BEGIN SUPPLIED DATA

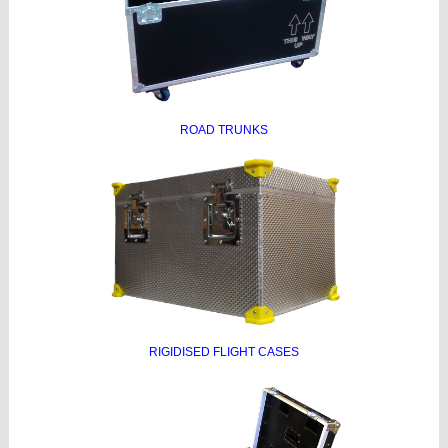
ROAD TRUNKS
RIGIDISED FLIGHT CASES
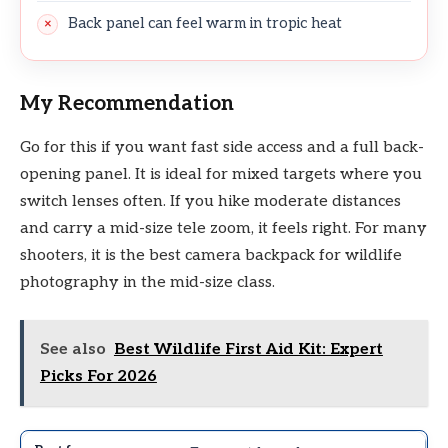
Back panel can feel warm in tropic heat
My Recommendation
Go for this if you want fast side access and a full back-
opening panel. It is ideal for mixed targets where you
switch lenses often. If you hike moderate distances
and carry a mid-size tele zoom, it feels right. For many
shooters, it is the best camera backpack for wildlife
photography in the mid-size class.
See also
Best Wildlife First Aid Kit: Expert
Picks For 2026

END SUPPLIED DATA

**WHAT TO PRODUCE**
Copy out the text of every row above word for word, keeping each line as it appears. Leave the pictures out of your answer.

**RESULT**
ROAD TRUNKS
RIGIDISED FLIGHT CASES
Back panel can feel warm in tropic heat
My Recommendation
Go for this if you want fast side access and a full back-
opening panel. It is ideal for mixed targets where you
switch lenses often. If you hike moderate distances
and carry a mid-size tele zoom, it feels right. For many
shooters, it is the best camera backpack for wildlife
photography in the mid-size class.
See also
Best Wildlife First Aid Kit: Expert
Picks For 2026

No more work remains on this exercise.